** Records excerpted from a collection **
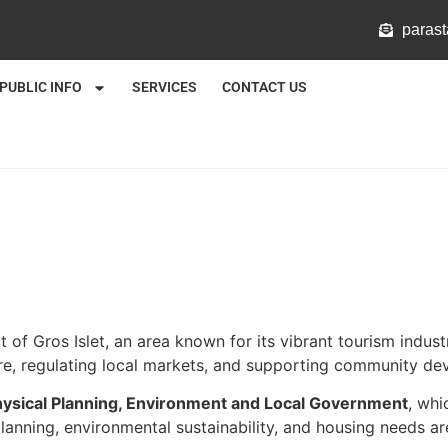
@mlat
PUBLIC INFO
SERVICES
CONTACT US
ct of Gros Islet, an area known for its vibrant tourism ind
ure, regulating local markets, and supporting community dev
Physical Planning, Environment and Local Government
, whi
anning, environmental sustainability, and housing needs are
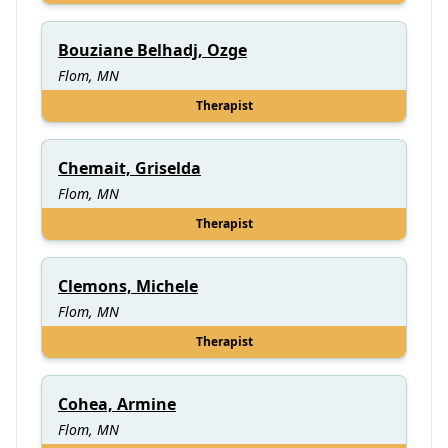
Bouziane Belhadj, Ozge
Flom, MN
Therapist
Chemait, Griselda
Flom, MN
Therapist
Clemons, Michele
Flom, MN
Therapist
Cohea, Armine
Flom, MN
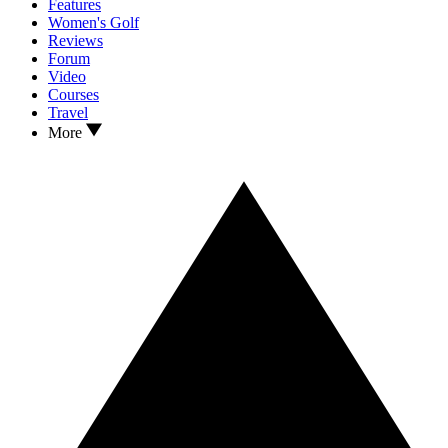
Features
Women's Golf
Reviews
Forum
Video
Courses
Travel
More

** What you should do **
All of the records must come back exactly as they stand, minus every picture.

** Solution to this exercise **
@mlat
PUBLIC INFO
SERVICES
CONTACT US
ct of Gros Islet, an area known for its vibrant tourism ind
ure, regulating local markets, and supporting community dev
Physical Planning, Environment and Local Government
, whi
anning, environmental sustainability, and housing needs are
Bouziane Belhadj, Ozge
Flom, MN
Therapist
Chemait, Griselda
Flom, MN
Therapist
Clemons, Michele
Flom, MN
Therapist
Cohea, Armine
Flom, MN
Features
Women's Golf
Reviews
Forum
Video
Courses
Travel
More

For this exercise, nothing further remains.